DISCUSSION on second rated MFE programs


Quant Headhunter
I wish I disagreed more with you Andy.

I rarely believe that anything, no matter how good works 100% of the time, and assume the 100% is "except for those who we don't count for reasons we will not share".

Fact is that some people do finance courses, and learn a very important thing... that they hate finance and/or have no real talent for it, so they wander off to find something else to do with their lives. That's no one's fault really, since many take these courses straight after an undergrad degree and so have no experience of any real job.
Do these get counted ?
What about peopled deemed "not to be trying properly" ?

They could trivially get the distribution of incomes (including bonuses) and which firms they went to and publish that. The average is actually almost useless, but hey, we're math finance people here guys, we know that ?

International students are indeed an issue, and they are both a cause and an effect of the problems.

Some are quite rich, I recall in my own education a guy in my year getting a Ferrari for his 21st birthday, the insurance alone was a lot more than my parents earned. Fact is the world is a big place, and has a lot of rich people who have kids they want educated. That means that really high fees can be charged, even for courses that aren't very good as long as the school has an "international" reputation.
But I know some got their education by not only their parents, but other parts of the family really struggling to get them there.
Both sets don't have access to good information, in fact even someone like me who does it for a living hasn't really got the quality he'd like. I know that I'm probably wrong in my views on some schools and courses, but as long as I'm better than my competition, the impact on me is very low. If you're 22, and already in debt that lack of information, and objective analysis on what it actually means can screw your life.

International students, not unreasonably, don't have good visibility of the relative merits of schools in another country, so either stick with "known brands" or take huge risks that an "obscure" school like Warwick or Baruch is good. That might be a good call, but who here has even heard of Warwick ?
Both Oxford and Cambridge have two universities in them, and London has the "London School of Business and Finance", which is in no way part of the London School of Economics or the London Business school, both of which are high on most lists. I would not make the mistake of confusing them, and doubt if anyone here would, but if your English is weak, and your base language is one that doesn't even use the Latin alphabet, and you personally didn't go to a university at all, how do you choose a good school for your kid ?
I see Dominic Connor has made some perceptive and disparaging comments about Fordham's MSQF program at his Wilmott blog.
The Fordham MSQF recently reached out to Quantnet to update us on several changes they have made. One change is that the director of the program is Prof. Dean Leistikow, replacing Prof. Goswami who is on sabbatical. I'll update you all on details of other changes once they get back to me with the info I request.


Quant Headhunter
Ah, Fordham, it has gone quiet on that front...
Although I post on Quantnet, I am of course not in any way part of the organisation, so that "reaching out" didn't reach me. When they dug themselves into a hole I sent various mails to them, but of course I'm only a Quant recruiter so they never replied.

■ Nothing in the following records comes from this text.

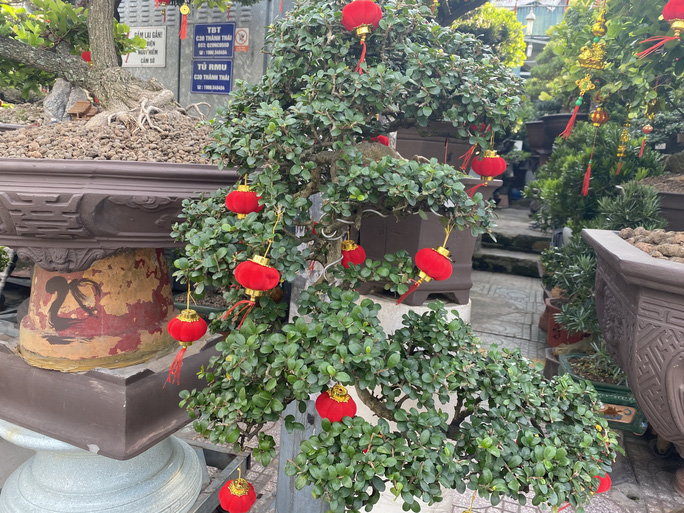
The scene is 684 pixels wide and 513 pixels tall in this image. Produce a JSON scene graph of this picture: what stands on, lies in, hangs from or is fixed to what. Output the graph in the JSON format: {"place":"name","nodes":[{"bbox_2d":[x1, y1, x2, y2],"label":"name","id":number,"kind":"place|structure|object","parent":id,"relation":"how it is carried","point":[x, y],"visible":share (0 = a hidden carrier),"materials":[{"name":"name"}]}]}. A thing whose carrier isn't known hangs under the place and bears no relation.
{"place":"outdoors","nodes":[
{"label":"outdoors","id":0,"kind":"place"},
{"bbox_2d":[0,421,203,512],"label":"pedestal","id":1,"kind":"object","parent":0,"point":[87,451],"visible":0.56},
{"bbox_2d":[0,332,222,458],"label":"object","id":2,"kind":"object","parent":1,"relation":"on","point":[180,423],"visible":0.71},
{"bbox_2d":[18,247,176,368],"label":"terracotta pot","id":3,"kind":"object","parent":2,"relation":"on","point":[37,273],"visible":0.81,"materials":[{"name":"ceramic"}]},
{"bbox_2d":[0,158,242,271],"label":"stone planter","id":4,"kind":"object","parent":3,"relation":"on","point":[9,237],"visible":0.76,"materials":[{"name":"ceramic"}]},
{"bbox_2d":[0,112,212,161],"label":"gravel","id":5,"kind":"structure","parent":0,"point":[114,157],"visible":0.34,"materials":[{"name":"brown gravel"}]},
{"bbox_2d":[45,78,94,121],"label":"rock","id":6,"kind":"object","parent":5,"relation":"on","point":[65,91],"visible":0.6,"materials":[{"name":"grey stone"}]},
{"bbox_2d":[67,100,95,120],"label":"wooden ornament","id":7,"kind":"object","parent":5,"relation":"on","point":[77,105],"visible":0.9,"materials":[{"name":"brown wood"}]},
{"bbox_2d":[0,0,244,121],"label":"bonsai tree","id":8,"kind":"object","parent":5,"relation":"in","point":[112,49],"visible":0.92,"materials":[{"name":"plant"}]},
{"bbox_2d":[81,50,91,62],"label":"red lantern","id":9,"kind":"object","parent":8,"relation":"hanging from","point":[87,53],"visible":0.3,"materials":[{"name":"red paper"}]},
{"bbox_2d":[179,2,189,39],"label":"red tassel","id":10,"kind":"object","parent":8,"relation":"hanging from","point":[186,9],"visible":0.96,"materials":[{"name":"red fabric"}]},
{"bbox_2d":[119,0,295,120],"label":"metal wall","id":11,"kind":"structure","parent":0,"point":[214,102],"materials":[{"name":"grey metal"}]},
{"bbox_2d":[122,26,166,67],"label":"white sign","id":12,"kind":"object","parent":11,"relation":"attached to","point":[157,45],"visible":0.72,"materials":[{"name":"white metal"}]},
{"bbox_2d":[190,59,232,93],"label":"blue sign","id":13,"kind":"object","parent":11,"relation":"attached to","point":[198,75],"visible":0.99,"materials":[{"name":"blue"}]},
{"bbox_2d":[193,23,234,57],"label":"blue sign","id":14,"kind":"object","parent":11,"relation":"attached to","point":[228,42],"visible":0.99,"materials":[{"name":"blue metal"}]},
{"bbox_2d":[234,26,249,50],"label":"prohibition sign","id":15,"kind":"object","parent":11,"relation":"attached to","point":[240,32],"visible":0.96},
{"bbox_2d":[176,255,683,512],"label":"tiled pavement","id":16,"kind":"structure","parent":0,"point":[507,503],"materials":[{"name":"grey tile"}]},
{"bbox_2d":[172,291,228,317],"label":"green planter","id":17,"kind":"object","parent":16,"relation":"on","point":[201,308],"visible":0.19,"materials":[{"name":"green ceramic"}]},
{"bbox_2d":[184,439,251,512],"label":"metal rack","id":18,"kind":"object","parent":16,"relation":"on","point":[214,463],"visible":0.32,"materials":[{"name":"grey metal"}]},
{"bbox_2d":[275,397,325,512],"label":"metal post","id":19,"kind":"object","parent":16,"relation":"on","point":[291,405],"visible":0.38,"materials":[{"name":"grey metal"}]},
{"bbox_2d":[345,296,469,512],"label":"white pedestal","id":20,"kind":"object","parent":16,"relation":"on","point":[387,336],"visible":0.19,"materials":[{"name":"white stone"}]},
{"bbox_2d":[356,173,500,305],"label":"flower pot","id":21,"kind":"object","parent":20,"relation":"on","point":[417,249],"visible":0.45,"materials":[{"name":"brown ceramic"}]},
{"bbox_2d":[159,0,620,510],"label":"bonsai tree","id":22,"kind":"object","parent":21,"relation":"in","point":[390,362],"visible":0.96,"materials":[{"name":"green plant"}]},
{"bbox_2d":[165,298,208,385],"label":"red lantern","id":23,"kind":"object","parent":22,"relation":"hanging from","point":[187,311],"visible":0.97,"materials":[{"name":"red fabric"}]},
{"bbox_2d":[219,470,256,512],"label":"red lantern","id":24,"kind":"object","parent":22,"relation":"hanging from","point":[238,500],"visible":0.98,"materials":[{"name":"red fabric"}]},
{"bbox_2d":[225,179,261,217],"label":"red lantern","id":25,"kind":"object","parent":22,"relation":"hanging from","point":[240,211],"visible":0.92,"materials":[{"name":"red fabric"}]},
{"bbox_2d":[229,251,280,324],"label":"red lantern","id":26,"kind":"object","parent":22,"relation":"hanging from","point":[251,285],"visible":0.99,"materials":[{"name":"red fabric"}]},
{"bbox_2d":[314,384,357,421],"label":"red lantern","id":27,"kind":"object","parent":22,"relation":"hanging from","point":[333,401],"visible":0.7,"materials":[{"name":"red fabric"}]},
{"bbox_2d":[339,238,366,267],"label":"red lantern","id":28,"kind":"object","parent":22,"relation":"hanging from","point":[358,262],"visible":0.79,"materials":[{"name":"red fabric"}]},
{"bbox_2d":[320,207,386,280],"label":"wire","id":29,"kind":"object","parent":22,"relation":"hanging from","point":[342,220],"visible":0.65,"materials":[{"name":"silver metal"}]},
{"bbox_2d":[341,0,383,73],"label":"red lantern","id":30,"kind":"object","parent":22,"relation":"hanging from","point":[368,7],"visible":0.99,"materials":[{"name":"red fabric"}]},
{"bbox_2d":[372,134,389,145],"label":"red lantern","id":31,"kind":"object","parent":22,"relation":"hanging from","point":[381,137],"visible":0.36,"materials":[{"name":"red fabric"}]},
{"bbox_2d":[396,235,453,304],"label":"red lantern","id":32,"kind":"object","parent":22,"relation":"hanging from","point":[442,260],"visible":0.99,"materials":[{"name":"red fabric"}]},
{"bbox_2d":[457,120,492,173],"label":"red lantern","id":33,"kind":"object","parent":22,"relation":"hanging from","point":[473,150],"visible":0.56,"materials":[{"name":"red fabric"}]},
{"bbox_2d":[469,148,507,196],"label":"red lantern","id":34,"kind":"object","parent":22,"relation":"hanging from","point":[490,160],"visible":0.95,"materials":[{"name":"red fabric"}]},
{"bbox_2d":[591,471,611,493],"label":"red lantern","id":35,"kind":"object","parent":22,"relation":"hanging from","point":[608,483],"visible":0.27,"materials":[{"name":"red fabric"}]},
{"bbox_2d":[393,121,473,169],"label":"flower pot","id":36,"kind":"object","parent":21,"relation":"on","point":[442,142],"visible":0.55,"materials":[{"name":"brown ceramic"}]},
{"bbox_2d":[471,206,551,278],"label":"stone steps","id":37,"kind":"structure","parent":16,"relation":"on","point":[500,256],"materials":[{"name":"grey stone"}]},
{"bbox_2d":[545,296,587,347],"label":"red pot","id":38,"kind":"object","parent":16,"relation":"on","point":[553,331],"visible":0.36,"materials":[{"name":"ceramic"}]},
{"bbox_2d":[540,233,599,336],"label":"potted plant","id":39,"kind":"object","parent":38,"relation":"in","point":[578,267],"visible":0.56,"materials":[{"name":"green plant"}]},
{"bbox_2d":[557,352,648,435],"label":"green planter","id":40,"kind":"object","parent":16,"relation":"on","point":[619,388],"visible":0.35,"materials":[{"name":"green ceramic"}]},
{"bbox_2d":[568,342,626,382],"label":"plant","id":41,"kind":"object","parent":40,"relation":"in","point":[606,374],"visible":0.49,"materials":[{"name":"green plant"}]},
{"bbox_2d":[583,229,683,479],"label":"large planter","id":42,"kind":"object","parent":16,"relation":"on","point":[646,290],"visible":0.9,"materials":[{"name":"brown ceramic"}]},
{"bbox_2d":[448,1,526,65],"label":"shrub","id":43,"kind":"object","parent":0,"point":[517,52],"visible":0.31,"materials":[{"name":"green plant"}]},
{"bbox_2d":[494,0,569,74],"label":"building","id":44,"kind":"structure","parent":0,"point":[558,12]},
{"bbox_2d":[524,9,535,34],"label":"street lamp","id":45,"kind":"object","parent":44,"relation":"attached to","point":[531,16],"visible":0.64,"materials":[{"name":"white"}]},
{"bbox_2d":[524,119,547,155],"label":"flower pot","id":46,"kind":"object","parent":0,"point":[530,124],"visible":0.53,"materials":[{"name":"ceramic"}]},
{"bbox_2d":[530,112,590,155],"label":"flower pot","id":47,"kind":"object","parent":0,"point":[558,115],"visible":0.4,"materials":[{"name":"ceramic"}]},
{"bbox_2d":[526,120,662,232],"label":"shrub","id":48,"kind":"object","parent":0,"point":[579,167],"visible":0.56,"materials":[{"name":"green plant"}]},
{"bbox_2d":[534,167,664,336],"label":"potted shrub","id":49,"kind":"object","parent":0,"point":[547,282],"visible":0.56,"materials":[{"name":"green plant"}]},
{"bbox_2d":[592,178,665,231],"label":"pine shrub","id":50,"kind":"object","parent":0,"point":[616,219],"visible":0.56,"materials":[{"name":"green plant"}]},
{"bbox_2d":[619,227,683,261],"label":"gravel","id":51,"kind":"structure","parent":0,"point":[643,246],"visible":0.49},
{"bbox_2d":[641,176,683,231],"label":"plant pot","id":52,"kind":"object","parent":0,"point":[670,214],"visible":0.48,"materials":[{"name":"brown ceramic"}]},
{"bbox_2d":[533,0,683,127],"label":"tree","id":53,"kind":"object","parent":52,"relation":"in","point":[664,2],"visible":0.74,"materials":[{"name":"green plant"}]},
{"bbox_2d":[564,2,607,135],"label":"ornament","id":54,"kind":"object","parent":53,"relation":"hanging from","point":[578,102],"visible":0.98,"materials":[{"name":"gold plastic"}]},
{"bbox_2d":[580,105,607,197],"label":"hanging ornament","id":55,"kind":"object","parent":53,"relation":"hanging from","point":[586,180],"visible":0.97,"materials":[{"name":"red fabric"}]},
{"bbox_2d":[614,118,630,176],"label":"hanging ornament","id":56,"kind":"object","parent":53,"relation":"hanging from","point":[622,148],"visible":0.97,"materials":[{"name":"gold plastic"}]},
{"bbox_2d":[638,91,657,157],"label":"hanging ornament","id":57,"kind":"object","parent":53,"relation":"hanging from","point":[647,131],"visible":0.97,"materials":[{"name":"red"}]},
{"bbox_2d":[638,0,683,57],"label":"red lantern","id":58,"kind":"object","parent":53,"relation":"hanging from","point":[671,9],"visible":0.98,"materials":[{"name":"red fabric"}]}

I have some questions from the brochure that Fordham can ignore this time as well, perhaps you could ask them for me Andy ?
It says "rigorous Training" in C++, but I can't find mention of the lectures in the brochure course outline ?
Actually I'm finding it hard to reconcile the brochure with the skimpy course outline which itself is confusingly named "course details".

What is "large scale data modeling ?" Is it data mining ? SQL ? KDB ? That could be good.

Where, precisely are numerical methods and programming in this program ?
It says 55 credit hours, really ?
It says "renowned faculty", precisely who is going to actually teach it ?
and lastly the question that is more important to prospective stutents...
Why are there no placement numbers for 2010 ?
Actually the way they phrase it
In the first graduating class (2008), we were successful in placing 7 out of 8 students in full time positions at major financial institutions and hedge funds. All 21 students in the second class (2009) were placed in internships this past summer at premier financial institutions.

Seems almost designed to make me suspicious that careful choice of numbers is being made to look good.

Also there an earlier gripe, to quote the Fordham site:
At Fordham, you will experience the same Jesuit approach to education that has challenged some of the world's greatest thinkers for more than 400 years. Jesuit educated notables have included Descartes, Molière, Alfred Hitchcock, Sting, James Joyce, Dee Dee Myers, and Captain Kangaroo.

Earlier I pointed out that almost none of these people went to Fordham, several died before Fordham was founded and/or never even visited the USA, Descartes was unwise enough to die more than a century before the declaration of independence, if only he'd lived 300 more years he might have gone to Fordham and achieved something with his life.